Todo este tiempo, ya desde varios años atrás, Lope ha sido secretario del duque de Sessa. La correspondencia con el noble, desde Toledo, nos hace seguir detalladamente los incidentes de su ordenación, que no fue tan rápida como Lope pensaba. La espera parece que le ayudó a sobrellevarla Jerónima de Burgos, la comedianta, que estuvo a punto de ser madrina de Feliciana, la niña que nació dando muerte a Juana de Guardo, y que quizá no lo fue porque el padrino, el duque de Sessa, no lo vio con buenos ojos, dadas las condiciones de la mujer24. Lope se ordenó por fin el 24 de mayo de 1614 y dijo su primera misa en el Convento de Carmelitas Descalzos, orden a la que pertenecía su confesor, Fray Martín de San Cirilo, iglesia donde poco tiempo antes se había sepultado a su mujer, Juana de Guardo. Pero entretanto, había seguido escribiéndole al duque sus cartas de amor. Y aquí nació el primer conflicto. El confesor del nuevo sacerdote consideraba gravísimo pecado este menester de secretario en los regodeos adulterinos y le prohibió ocuparse de tal menester. Varias cartas reflejan la angustia de Lope al tener que decir a su señor que no podría escribirle más, porque no le daban la absolución. Sin embargo, el duque siguió protegiéndole y ayudando a la familia. En el otoño de ese mismo año, Lope dedicó sus Rimas sacras a Fray Martín de San Cirilo, su confesor, quizá para atraérselo o desagraviarle. El duque,   —80→   por su parte, proporcionó a Lope un beneficio en Alcoba, en sus tierras de Córdoba.
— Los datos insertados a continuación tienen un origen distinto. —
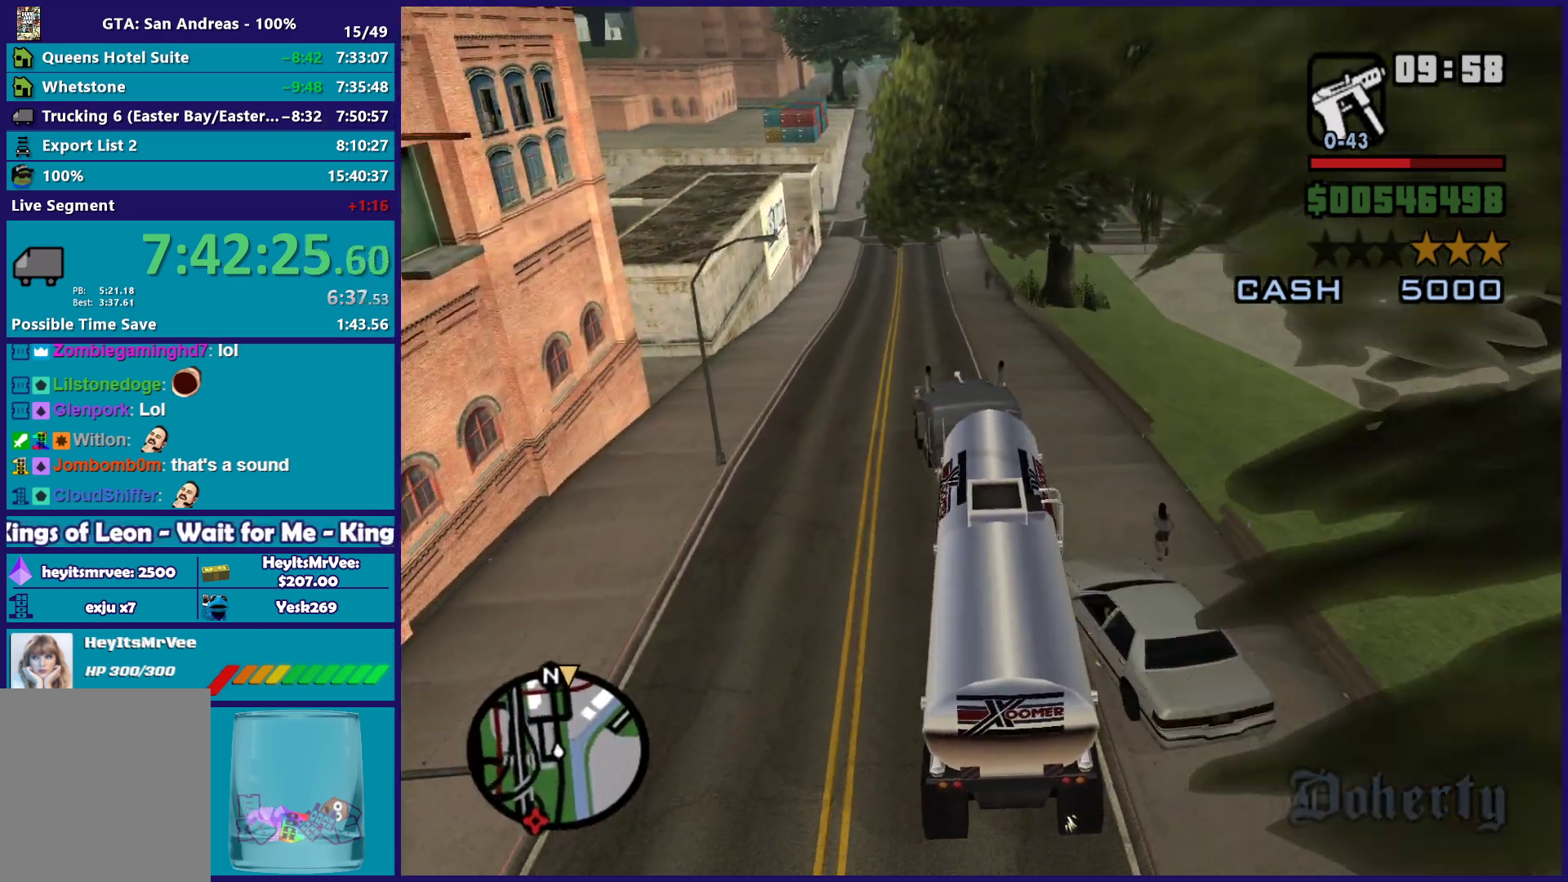
{"dt_ms": 500, "buttons": ["R2"], "left_stick": "center", "right_stick": "down-right", "button_events": []}
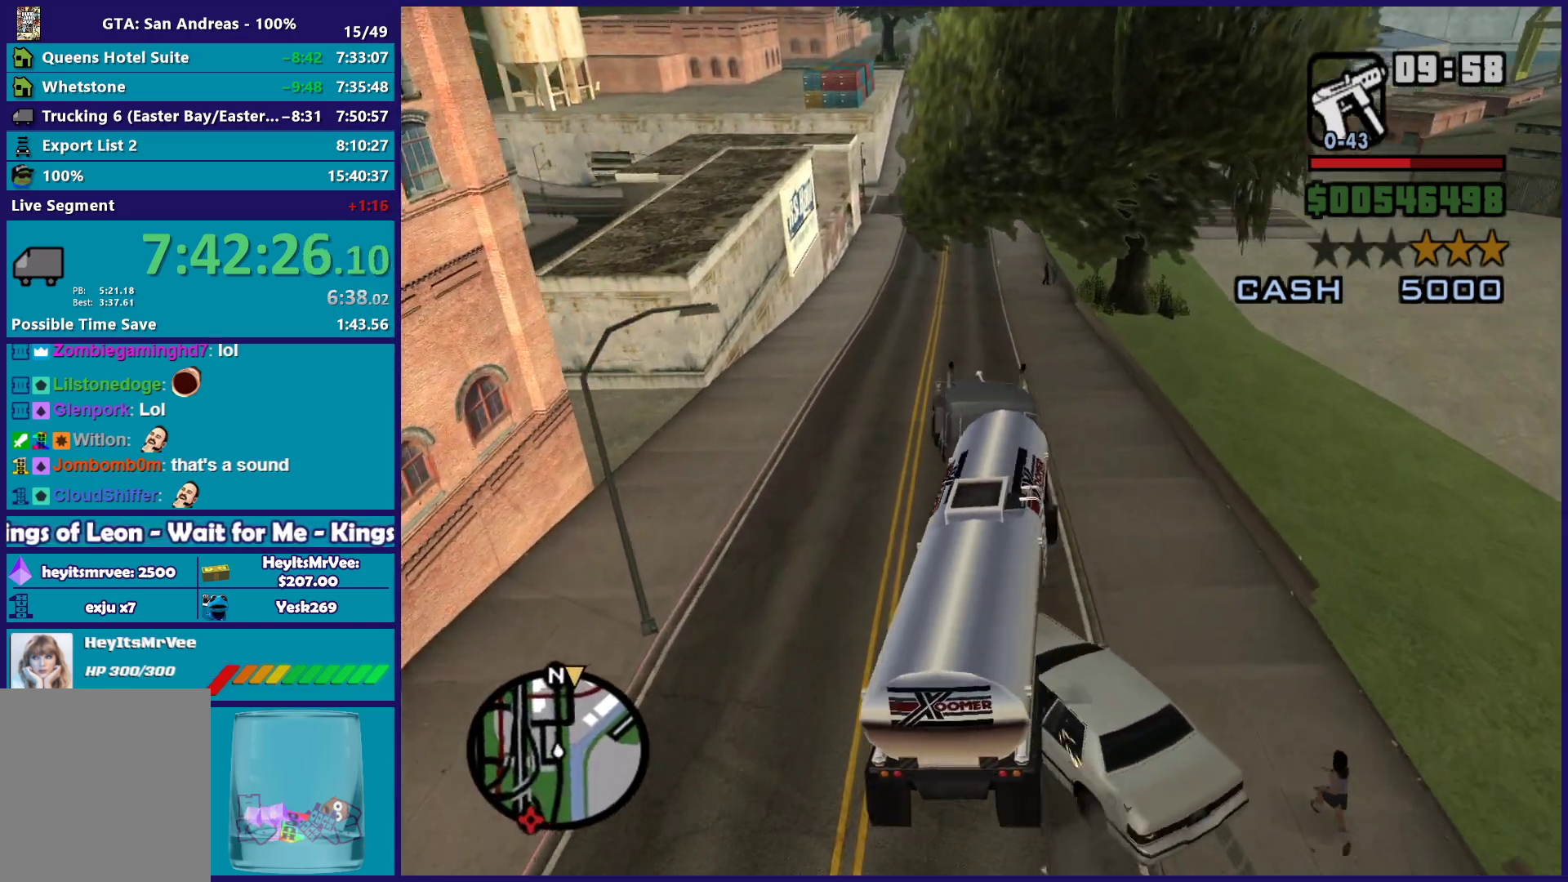
{"dt_ms": 500, "buttons": ["R2"], "left_stick": "right", "right_stick": "down-right", "button_events": []}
Dos años, 1614, 1615, dura en Lope este afán de rectitud, de aparecer ocupado con su nuevo estado y las complicaciones que arrastraba. En 1614, Lope figura en el Tribunal de calificación del certamen celebrado con motivo de la beatificación de Santa Teresa, fiesta que se celebró en el Carmen Descalzo, y en la que tomaron parte Cervantes, Vicente Espinel y otros. En 1615 viajó a Ávila con el propósito de conseguir una capellanía, instituida por su antiguo señor y protector, el obispo Manrique de Lara. Sigue manteniendo las íntimas relaciones de siempre con la escena y la gente de teatro, como revelan sus cartas al duque de Sessa, pidiéndole ayudas de diversos tipos y contándole sus andanzas. También en 1615, la corte marchó a Burgos, donde se celebró, por poder, el matrimonio de la infanta Ana de Austria, hija de Felipe III, con Luis XIII de Francia, y el de Isabel de Borbón, hermana del rey francés, con el Príncipe de Asturias, luego Felipe IV. El duque de Lerma fue enviado por Felipe III a la raya del Bidasoa, para que trajese desde allí a la infanta francesa y acompañase a la española. El duque de Sessa iba con el de Lerma, y con él Lope de Vega. Con motivo de este viaje, Lope pide a su señor ropas apropiadas, «para que pueda aparecer sin vergüenza donde hubiere ser preciso el hallarnos juntos». La vida de Lope se puede perseguir casi día a día gracias a esta correspondencia con el duque, que, ansioso, coleccionaba los escritos de su secretario. A fines de 1616, Lope sale inesperadamente para Valencia, según dijo para visitar un hijo franciscano que allá tenía. Es de suponer, sin embargo, que su viaje tiene que ver con una comedianta, Lucía de Salcedo, que por aquellos días regresaba de Nápoles en la compañía de Sánchez. Esta comedianta, a la que Lope llama «La loca» en sus cartas, es un   —81→   amor desdibujado, del que sabemos muy poco, probablemente una locura pasajera, como tantas otras en el ánimo del poeta.